What to do:
From the listing below, extract each line containing the string "travis".

Material to process:
= Beginning of Section =
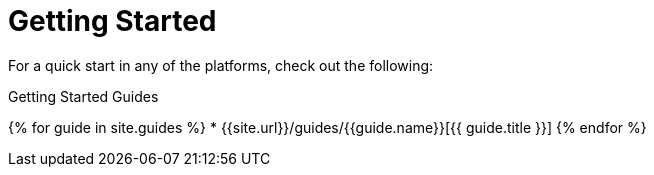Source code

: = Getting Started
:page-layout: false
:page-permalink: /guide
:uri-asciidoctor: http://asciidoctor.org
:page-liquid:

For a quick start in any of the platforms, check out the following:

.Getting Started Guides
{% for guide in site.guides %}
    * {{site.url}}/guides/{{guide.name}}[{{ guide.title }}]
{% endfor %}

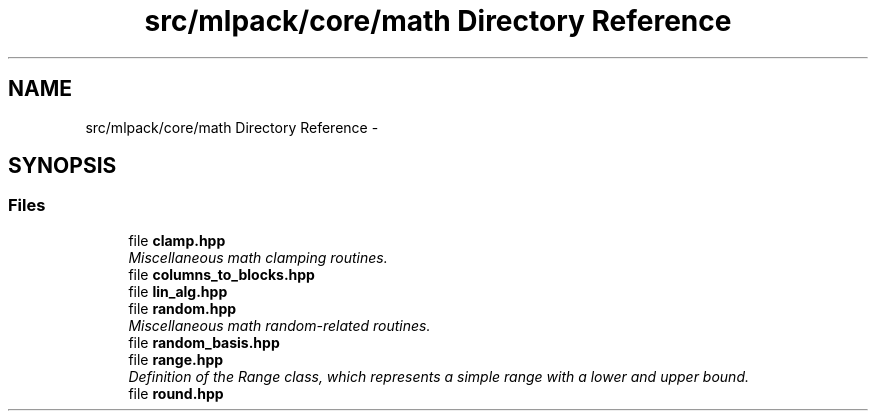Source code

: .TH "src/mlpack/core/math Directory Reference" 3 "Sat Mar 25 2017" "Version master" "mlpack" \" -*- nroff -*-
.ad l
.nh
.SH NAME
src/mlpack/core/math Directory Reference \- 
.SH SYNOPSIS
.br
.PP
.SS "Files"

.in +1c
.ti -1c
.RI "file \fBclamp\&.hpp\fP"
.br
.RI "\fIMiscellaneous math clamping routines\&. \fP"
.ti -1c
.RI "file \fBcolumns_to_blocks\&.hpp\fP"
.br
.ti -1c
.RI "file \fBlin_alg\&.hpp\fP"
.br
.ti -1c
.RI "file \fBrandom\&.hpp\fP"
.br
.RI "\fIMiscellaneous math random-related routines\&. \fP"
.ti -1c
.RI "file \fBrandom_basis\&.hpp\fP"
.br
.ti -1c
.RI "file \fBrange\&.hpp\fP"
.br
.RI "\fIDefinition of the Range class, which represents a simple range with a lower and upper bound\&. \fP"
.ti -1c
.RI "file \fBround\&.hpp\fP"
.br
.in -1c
= End of Section =
= Beginning of Section =
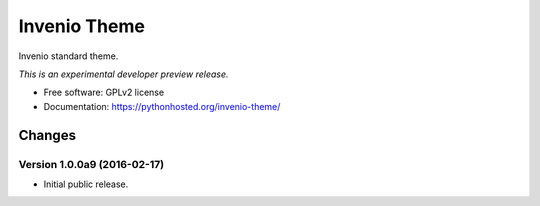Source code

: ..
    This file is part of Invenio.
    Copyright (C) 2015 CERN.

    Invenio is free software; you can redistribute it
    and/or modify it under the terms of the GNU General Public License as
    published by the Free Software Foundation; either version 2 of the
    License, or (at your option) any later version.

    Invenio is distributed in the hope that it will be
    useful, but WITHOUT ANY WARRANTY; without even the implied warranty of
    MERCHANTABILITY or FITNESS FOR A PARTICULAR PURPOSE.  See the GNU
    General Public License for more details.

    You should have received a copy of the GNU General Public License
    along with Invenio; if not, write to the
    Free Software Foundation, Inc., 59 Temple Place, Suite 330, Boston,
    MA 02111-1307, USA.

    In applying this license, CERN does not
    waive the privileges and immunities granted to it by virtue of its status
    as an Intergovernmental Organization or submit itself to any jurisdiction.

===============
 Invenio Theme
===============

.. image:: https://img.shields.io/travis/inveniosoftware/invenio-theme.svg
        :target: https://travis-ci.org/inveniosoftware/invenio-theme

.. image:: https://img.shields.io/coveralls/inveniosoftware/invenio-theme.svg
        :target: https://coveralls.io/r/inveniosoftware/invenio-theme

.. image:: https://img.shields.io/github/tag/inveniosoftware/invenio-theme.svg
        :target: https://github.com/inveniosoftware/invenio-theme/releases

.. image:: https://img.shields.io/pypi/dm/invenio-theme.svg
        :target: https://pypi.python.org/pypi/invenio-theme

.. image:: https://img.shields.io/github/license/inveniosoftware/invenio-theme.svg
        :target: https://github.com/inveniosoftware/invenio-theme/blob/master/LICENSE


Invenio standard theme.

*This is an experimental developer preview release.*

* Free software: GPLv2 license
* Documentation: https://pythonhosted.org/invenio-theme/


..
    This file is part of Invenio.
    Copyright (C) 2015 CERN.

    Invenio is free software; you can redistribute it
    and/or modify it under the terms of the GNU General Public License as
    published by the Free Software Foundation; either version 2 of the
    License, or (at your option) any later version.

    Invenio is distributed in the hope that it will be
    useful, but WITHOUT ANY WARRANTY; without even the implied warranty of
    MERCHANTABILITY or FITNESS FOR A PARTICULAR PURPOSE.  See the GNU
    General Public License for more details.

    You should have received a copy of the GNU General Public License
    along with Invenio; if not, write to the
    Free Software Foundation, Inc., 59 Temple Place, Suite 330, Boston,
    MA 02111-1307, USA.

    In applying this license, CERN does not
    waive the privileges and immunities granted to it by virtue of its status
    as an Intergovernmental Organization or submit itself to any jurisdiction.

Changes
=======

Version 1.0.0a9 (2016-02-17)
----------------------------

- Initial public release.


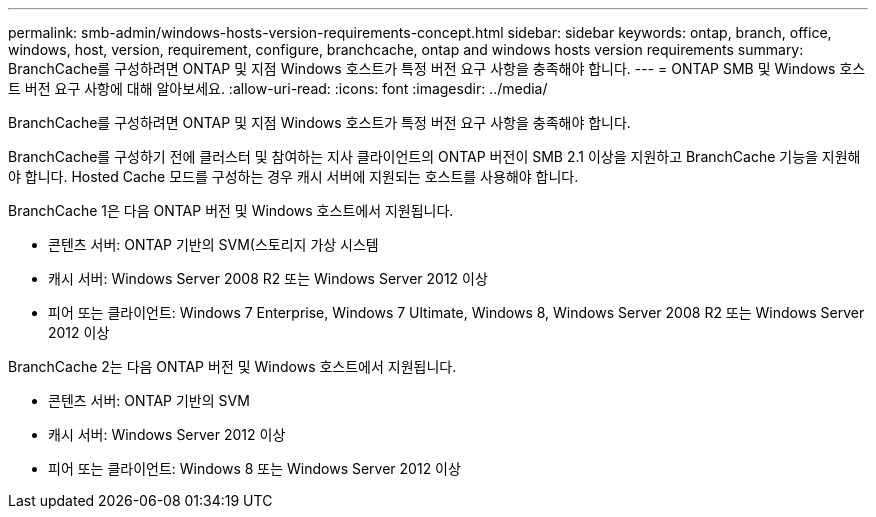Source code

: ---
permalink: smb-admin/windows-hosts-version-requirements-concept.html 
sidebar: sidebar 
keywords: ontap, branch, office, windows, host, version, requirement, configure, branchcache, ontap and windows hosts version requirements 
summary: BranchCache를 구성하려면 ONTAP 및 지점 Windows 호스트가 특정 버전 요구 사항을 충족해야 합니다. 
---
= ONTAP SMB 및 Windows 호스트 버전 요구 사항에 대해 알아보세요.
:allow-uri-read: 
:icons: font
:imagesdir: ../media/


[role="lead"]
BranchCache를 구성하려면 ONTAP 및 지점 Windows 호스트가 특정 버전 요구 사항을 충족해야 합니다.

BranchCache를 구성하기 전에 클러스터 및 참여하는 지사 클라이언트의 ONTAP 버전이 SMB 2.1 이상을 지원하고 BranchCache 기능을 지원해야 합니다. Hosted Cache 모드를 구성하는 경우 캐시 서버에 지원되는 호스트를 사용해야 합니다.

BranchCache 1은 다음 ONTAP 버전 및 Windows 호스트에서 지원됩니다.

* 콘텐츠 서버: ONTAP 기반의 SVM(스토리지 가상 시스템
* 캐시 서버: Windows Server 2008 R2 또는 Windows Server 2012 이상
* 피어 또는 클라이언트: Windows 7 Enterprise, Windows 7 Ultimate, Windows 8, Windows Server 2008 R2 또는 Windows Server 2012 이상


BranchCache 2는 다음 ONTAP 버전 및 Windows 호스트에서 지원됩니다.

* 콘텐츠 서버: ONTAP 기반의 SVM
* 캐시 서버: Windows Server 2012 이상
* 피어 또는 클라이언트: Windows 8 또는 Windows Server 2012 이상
= End of Section =
Answer to the exercise:
.. image:: https://img.shields.io/travis/inveniosoftware/invenio-theme.svg
        :target: https://travis-ci.org/inveniosoftware/invenio-theme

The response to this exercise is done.